> **Image and design file data**:
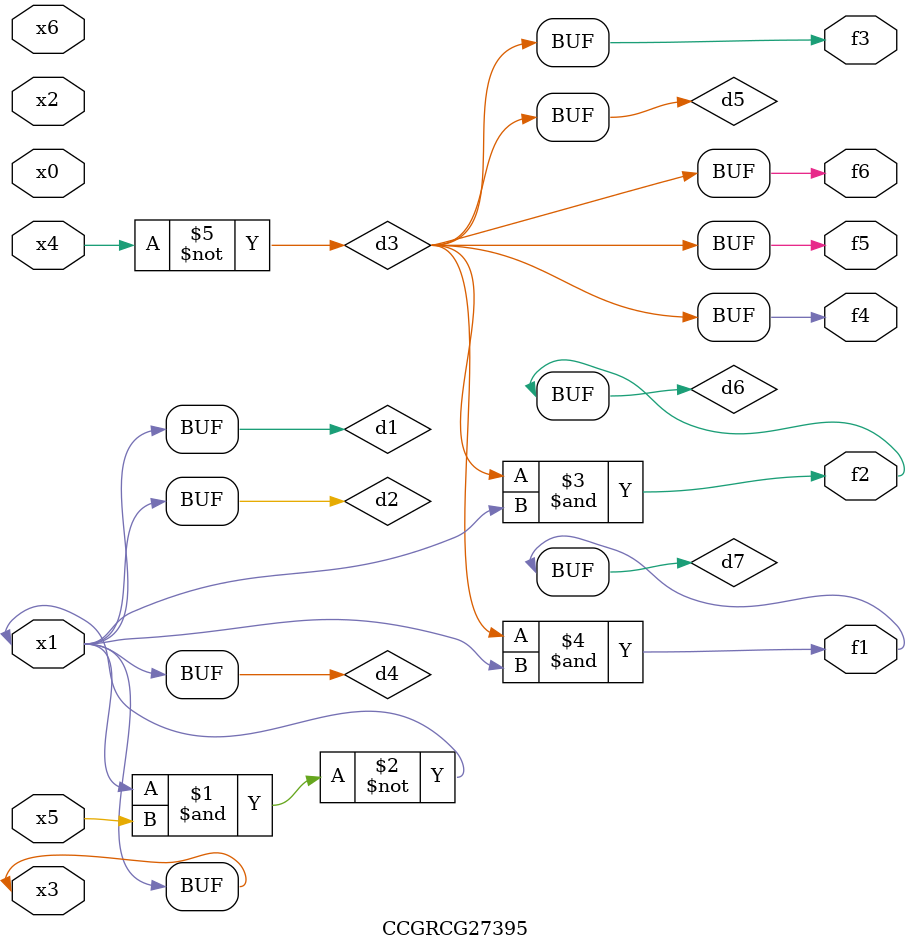
<source format=v>
module CCGRCG27395(
	input x0, x1, x2, x3, x4, x5, x6,
	output f1, f2, f3, f4, f5, f6
);

	wire d1, d2, d3, d4, d5, d6, d7;

	buf (d1, x1, x3);
	nand (d2, x1, x5);
	not (d3, x4);
	buf (d4, d1, d2);
	buf (d5, d3);
	and (d6, d3, d4);
	and (d7, d3, d4);
	assign f1 = d7;
	assign f2 = d6;
	assign f3 = d5;
	assign f4 = d5;
	assign f5 = d5;
	assign f6 = d5;
endmodule

</source>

> **JOB ITEM**:
Copy out all lines above holding "assign".

> **EXERCISE OUTPUT**:
	assign f1 = d7;
	assign f2 = d6;
	assign f3 = d5;
	assign f4 = d5;
	assign f5 = d5;
	assign f6 = d5;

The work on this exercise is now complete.